** Excerpted passage follows **

Faces from edges?

[Sentient07]

Hello Mike,

I was wondering if it would be possible to have a mesh w/o orientation if given edges and vertices? i.e, can I create trimesh.Trimesh w/o face but edges (as indices or adjacency and position) ? Thanks!

Edit: related to this https://github.com/mikedh/trimesh/issues/1071 but not the same as you already have a Trimesh instance.

[mikedh]

Hey, you'd have to create triangular faces to use it in Trimesh. I'm not sure how to do this well or if it's a well-defined problem but you might use cycles as a starting point:

import os
import trimesh
import numpy as np

import networkx as nx


def fan(p):
    """
    Convert a 1D array of indexes into an
    (n, 3) triangle fan indexes.
    """
    if len(p) == 3:
        return [p]
    return [[p[0], p[i], p[i + 1]] for i in range(1, len(p) - 1)]


if __name__ == '__main__':

    # try to reconstruct a box
    m = trimesh.creation.box()

    e = m.edges_unique.copy()
    v = m.vertices.copy()

    # find connected loops of these edges
    cycles = nx.cycle_basis(nx.from_edgelist(e))

    # generate a triangle fan for each cycle
    f_recon = np.vstack([fan(c) for c in cycles])

    # make a bad mesh with more faces than the original
    mesh_bad = trimesh.Trimesh(v, f_recon)

Or you could load the edges as a Path3D:

In [5]: trimesh.load_path(v[e])
Out[5]: <trimesh.Path3D(vertices.shape=(8, 3), len(entities)=12)>

[Kiord]

I agree that this problem is not very well defined since three vertices connected by an edge do not necessarily form a face. For example, this hexahedron :

Another solution is to use the adjacency block matrix of the bipartite graph vertices ⟷ edges. (square nodes and circle nodes represent edges and vertices, respectively)

** End of Excerpted passage **
** Record set follows **

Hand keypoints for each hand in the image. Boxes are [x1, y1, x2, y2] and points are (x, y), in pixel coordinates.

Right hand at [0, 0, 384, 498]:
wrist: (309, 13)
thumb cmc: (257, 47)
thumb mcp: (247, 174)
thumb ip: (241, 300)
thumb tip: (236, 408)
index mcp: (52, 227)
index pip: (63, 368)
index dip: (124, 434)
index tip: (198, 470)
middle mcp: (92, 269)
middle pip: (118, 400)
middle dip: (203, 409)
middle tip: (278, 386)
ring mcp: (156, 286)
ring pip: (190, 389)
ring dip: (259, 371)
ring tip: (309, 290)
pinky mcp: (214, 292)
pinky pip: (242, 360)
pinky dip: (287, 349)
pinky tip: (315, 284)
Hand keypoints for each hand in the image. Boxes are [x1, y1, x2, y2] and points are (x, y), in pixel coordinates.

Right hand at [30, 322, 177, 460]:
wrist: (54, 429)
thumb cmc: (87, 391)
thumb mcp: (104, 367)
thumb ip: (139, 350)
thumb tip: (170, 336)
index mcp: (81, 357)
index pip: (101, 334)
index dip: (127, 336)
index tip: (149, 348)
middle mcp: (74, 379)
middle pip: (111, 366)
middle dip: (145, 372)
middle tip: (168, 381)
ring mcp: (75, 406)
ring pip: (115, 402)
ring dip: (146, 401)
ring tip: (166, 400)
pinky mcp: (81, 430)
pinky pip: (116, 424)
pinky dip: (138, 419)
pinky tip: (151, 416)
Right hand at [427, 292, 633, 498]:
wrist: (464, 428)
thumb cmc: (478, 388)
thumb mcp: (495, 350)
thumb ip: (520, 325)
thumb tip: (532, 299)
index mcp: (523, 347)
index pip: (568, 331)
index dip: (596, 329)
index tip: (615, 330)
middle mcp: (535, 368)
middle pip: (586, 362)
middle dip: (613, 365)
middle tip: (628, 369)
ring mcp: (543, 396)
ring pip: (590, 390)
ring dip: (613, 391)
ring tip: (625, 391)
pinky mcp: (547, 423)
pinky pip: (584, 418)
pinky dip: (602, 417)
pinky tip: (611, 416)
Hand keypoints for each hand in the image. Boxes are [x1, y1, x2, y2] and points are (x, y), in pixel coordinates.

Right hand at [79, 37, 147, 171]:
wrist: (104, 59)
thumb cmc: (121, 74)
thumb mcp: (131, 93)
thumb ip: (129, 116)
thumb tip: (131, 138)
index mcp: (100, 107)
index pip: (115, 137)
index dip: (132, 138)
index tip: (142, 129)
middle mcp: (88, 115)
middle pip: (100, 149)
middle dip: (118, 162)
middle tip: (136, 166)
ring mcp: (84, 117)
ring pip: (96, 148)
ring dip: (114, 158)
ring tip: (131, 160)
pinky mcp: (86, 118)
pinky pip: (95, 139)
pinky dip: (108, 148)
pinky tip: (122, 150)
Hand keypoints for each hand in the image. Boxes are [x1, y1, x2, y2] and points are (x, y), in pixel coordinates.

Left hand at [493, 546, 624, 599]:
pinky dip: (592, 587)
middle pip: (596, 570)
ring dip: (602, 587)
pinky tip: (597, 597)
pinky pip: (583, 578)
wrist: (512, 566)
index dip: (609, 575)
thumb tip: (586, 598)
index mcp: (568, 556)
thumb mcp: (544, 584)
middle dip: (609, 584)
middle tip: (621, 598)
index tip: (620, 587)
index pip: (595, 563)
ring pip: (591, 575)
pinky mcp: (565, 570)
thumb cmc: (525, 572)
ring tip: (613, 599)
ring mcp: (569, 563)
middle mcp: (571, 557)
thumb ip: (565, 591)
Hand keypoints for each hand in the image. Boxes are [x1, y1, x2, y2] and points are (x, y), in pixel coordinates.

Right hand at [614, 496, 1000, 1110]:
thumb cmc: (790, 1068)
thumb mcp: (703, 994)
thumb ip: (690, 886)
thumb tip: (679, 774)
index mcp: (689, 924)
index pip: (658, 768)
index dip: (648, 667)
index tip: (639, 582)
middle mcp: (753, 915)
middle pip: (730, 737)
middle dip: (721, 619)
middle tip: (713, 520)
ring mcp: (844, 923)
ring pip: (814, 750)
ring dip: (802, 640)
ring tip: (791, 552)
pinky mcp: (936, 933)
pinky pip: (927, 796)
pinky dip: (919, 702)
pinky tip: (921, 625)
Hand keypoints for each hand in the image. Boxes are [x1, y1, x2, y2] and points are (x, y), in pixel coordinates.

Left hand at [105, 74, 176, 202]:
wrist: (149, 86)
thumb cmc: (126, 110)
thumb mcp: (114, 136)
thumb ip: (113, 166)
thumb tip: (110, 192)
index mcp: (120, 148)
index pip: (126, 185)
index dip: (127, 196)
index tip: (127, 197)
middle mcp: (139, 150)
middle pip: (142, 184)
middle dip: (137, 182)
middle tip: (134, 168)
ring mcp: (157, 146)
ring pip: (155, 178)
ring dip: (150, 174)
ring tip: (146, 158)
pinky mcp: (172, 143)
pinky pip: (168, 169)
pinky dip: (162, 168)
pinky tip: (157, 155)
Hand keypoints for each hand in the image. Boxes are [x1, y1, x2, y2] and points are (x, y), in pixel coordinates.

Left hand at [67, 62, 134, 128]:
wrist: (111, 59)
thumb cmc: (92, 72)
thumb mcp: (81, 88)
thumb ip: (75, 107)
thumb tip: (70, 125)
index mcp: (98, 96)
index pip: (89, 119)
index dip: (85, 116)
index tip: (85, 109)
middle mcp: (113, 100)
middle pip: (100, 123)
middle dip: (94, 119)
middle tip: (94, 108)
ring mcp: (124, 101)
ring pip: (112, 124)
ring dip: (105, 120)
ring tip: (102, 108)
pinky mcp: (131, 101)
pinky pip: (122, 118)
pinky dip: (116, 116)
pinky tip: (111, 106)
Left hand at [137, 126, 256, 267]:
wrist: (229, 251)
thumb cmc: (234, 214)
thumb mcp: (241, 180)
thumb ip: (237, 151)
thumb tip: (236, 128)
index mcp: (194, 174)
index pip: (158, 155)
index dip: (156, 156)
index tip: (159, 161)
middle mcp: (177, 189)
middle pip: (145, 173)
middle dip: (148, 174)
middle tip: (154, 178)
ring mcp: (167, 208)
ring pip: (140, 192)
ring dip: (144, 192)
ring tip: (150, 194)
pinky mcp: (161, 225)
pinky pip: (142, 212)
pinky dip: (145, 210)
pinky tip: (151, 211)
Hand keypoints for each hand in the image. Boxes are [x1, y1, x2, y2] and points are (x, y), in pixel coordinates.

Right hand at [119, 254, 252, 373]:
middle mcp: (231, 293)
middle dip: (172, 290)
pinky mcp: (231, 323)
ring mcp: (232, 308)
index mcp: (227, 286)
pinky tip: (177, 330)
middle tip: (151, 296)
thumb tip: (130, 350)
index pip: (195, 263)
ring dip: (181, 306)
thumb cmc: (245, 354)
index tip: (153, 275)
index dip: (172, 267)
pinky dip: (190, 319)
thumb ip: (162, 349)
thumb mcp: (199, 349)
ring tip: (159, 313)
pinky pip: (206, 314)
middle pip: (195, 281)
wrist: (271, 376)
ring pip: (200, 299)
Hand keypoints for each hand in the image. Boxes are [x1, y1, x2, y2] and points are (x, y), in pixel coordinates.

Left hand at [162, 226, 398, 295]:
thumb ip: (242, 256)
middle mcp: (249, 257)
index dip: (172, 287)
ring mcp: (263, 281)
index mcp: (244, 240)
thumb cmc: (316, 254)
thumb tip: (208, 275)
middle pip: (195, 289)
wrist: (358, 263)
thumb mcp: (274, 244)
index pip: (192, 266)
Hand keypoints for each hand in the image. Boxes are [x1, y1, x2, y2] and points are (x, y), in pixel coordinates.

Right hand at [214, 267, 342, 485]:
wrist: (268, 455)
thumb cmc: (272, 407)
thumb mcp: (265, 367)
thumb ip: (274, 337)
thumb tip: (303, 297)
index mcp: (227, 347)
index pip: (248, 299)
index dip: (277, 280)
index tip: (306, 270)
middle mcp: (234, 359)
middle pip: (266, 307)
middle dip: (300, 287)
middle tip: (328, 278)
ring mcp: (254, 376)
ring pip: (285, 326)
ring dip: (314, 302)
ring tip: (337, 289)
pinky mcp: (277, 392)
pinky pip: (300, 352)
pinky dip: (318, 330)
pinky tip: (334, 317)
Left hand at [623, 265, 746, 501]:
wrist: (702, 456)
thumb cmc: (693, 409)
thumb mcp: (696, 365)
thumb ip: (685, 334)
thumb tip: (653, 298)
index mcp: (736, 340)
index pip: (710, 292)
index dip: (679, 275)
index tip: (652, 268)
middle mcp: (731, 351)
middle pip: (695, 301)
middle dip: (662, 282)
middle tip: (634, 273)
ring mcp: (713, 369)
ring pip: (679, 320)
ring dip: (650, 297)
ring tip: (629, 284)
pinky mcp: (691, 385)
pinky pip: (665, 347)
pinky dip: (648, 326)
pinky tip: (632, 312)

** End of Record set **

* Explore the material *
1/ Reproduce the stretch of the faces-from-edges thread from "# make a bad" through "In [5]: trimesh.load_path(v[e])".
2/ Answer these questions from the faces-from-edges thread.
(a) What shape does the example code build in order to try to reconstruct it?
(b) Which networkx function does the code call to find connected loops of the edges?
(c) In the bipartite graph from the last post, what do the square nodes represent?
3/ Pick up the faces-from-edges thread after its final sentence and continue it.
The lines above are separate material from the thread on building faces from edges.

* Per-task answers *
1/
# make a bad mesh with more faces than the original
    mesh_bad = trimesh.Trimesh(v, f_recon)

Or you could load the edges as a Path3D:

In [5]: trimesh.load_path(v[e])

2/
(a) A box.
(b) nx.cycle_basis
(c) Edges.

3/
The adjacency matrix of a graph to the power p contains the number of paths of length p linking two nodes of the graph. In your case you search for the 3rd vertex to complete each edge to make a face of it. These vertices are 3 nodes apart from the edge of interest e0 :

e0 ⟷ v0 ⟷ e1 ⟷ v2
e0 ⟷ v1 ⟷ e2 ⟷ v2
e0 ⟷ v0 ⟷ e3 ⟷ v3
e0 ⟷ v1 ⟷ e4 ⟷ v3

Since the graph is not directed, there are 4 paths that link e0 to v2 and 4 other paths that link e0 to v3. So the coordinates where the adjacency block matrix to the power p=3 is equal to 4 are what we look for. The issue is that it gives us many times the same faces, and we have to manually delete the redundant ones.

# (Considering you have vertices and edges as np.ndarrays)
# Bipartite graph adjacency block matrix
row = np.repeat(np.arange(len(edges)), 2) # Two vertices by edge
col = edges.flat # Column index = vertex id
data = np.ones_like(row)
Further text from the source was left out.